◆ PASSAGE TO READ
━━━━━━━━

US supports Bethune appointment

If the US bid begins to gain any momentum with the creditor commitee I would not be surprised.

I think the Delta BOD (along with the employee's) would throw there support behind a DL/CO merger with ole Gordy at the helm.

CO managment has demonstrated that they value there employees and are willing to not only say, they will pay market rates but ACTUALLY DO, pay market rates.
 
Bonderman of Texas Pacific Group and Bethune are friends. Bonderman hired Bethune to run CAL. Of course TPG has stock in AWA and still does. The judge ruled in the company's favor. They were all sweating bullets for fraud and insider trading for a while. Parker was soon promoted from CFO to CEO. Bethune quit CAL afer the lawsuit. I wonder why Schifter quit last month. He too is a TPG partner. Bueller?

Of course US approves of Bethune to "help" DAL. Bonderman probably has speed dial set for Bethune! Insider information again? I don't know. You would think they learned their lesson!

Lawsuit background: On June 10, 2002, in the Ninth Court, a law suit was argued: plaintiff: Employer-Teamster Joint Council Pension Trust Fund vs AWA, CAL, TPG, etc. The file is too large to attach here.

━━━━━━━━

◆ WORK TO BE COMPLETED
Reproduce the passage about the Bethune appointment word for word, from "US supports Bethune" to "TPG partner. Bueller?". Draw only on the passage about the Bethune appointment, using no outside knowledge.

◆ DATA BLOCK

━━━━━━━━

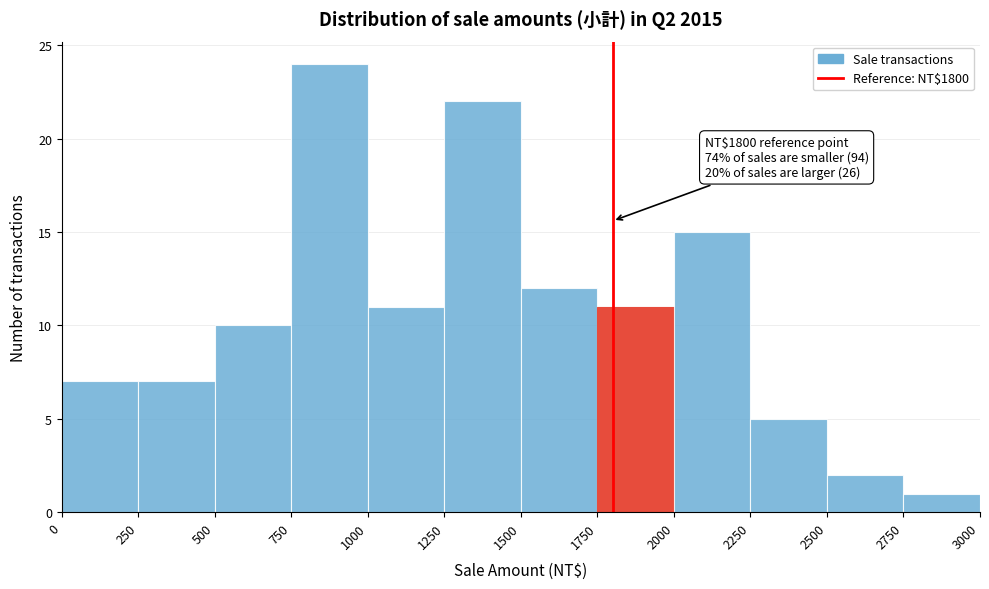

Which range on the x-axis has the tallest bar?

750 to 1000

━━━━━━━━

◆ RESPONSE BELOW
US supports Bethune appointment

If the US bid begins to gain any momentum with the creditor commitee I would not be surprised.

I think the Delta BOD (along with the employee's) would throw there support behind a DL/CO merger with ole Gordy at the helm.

CO managment has demonstrated that they value there employees and are willing to not only say, they will pay market rates but ACTUALLY DO, pay market rates.
 
Bonderman of Texas Pacific Group and Bethune are friends. Bonderman hired Bethune to run CAL. Of course TPG has stock in AWA and still does. The judge ruled in the company's favor. They were all sweating bullets for fraud and insider trading for a while. Parker was soon promoted from CFO to CEO. Bethune quit CAL afer the lawsuit. I wonder why Schifter quit last month. He too is a TPG partner. Bueller?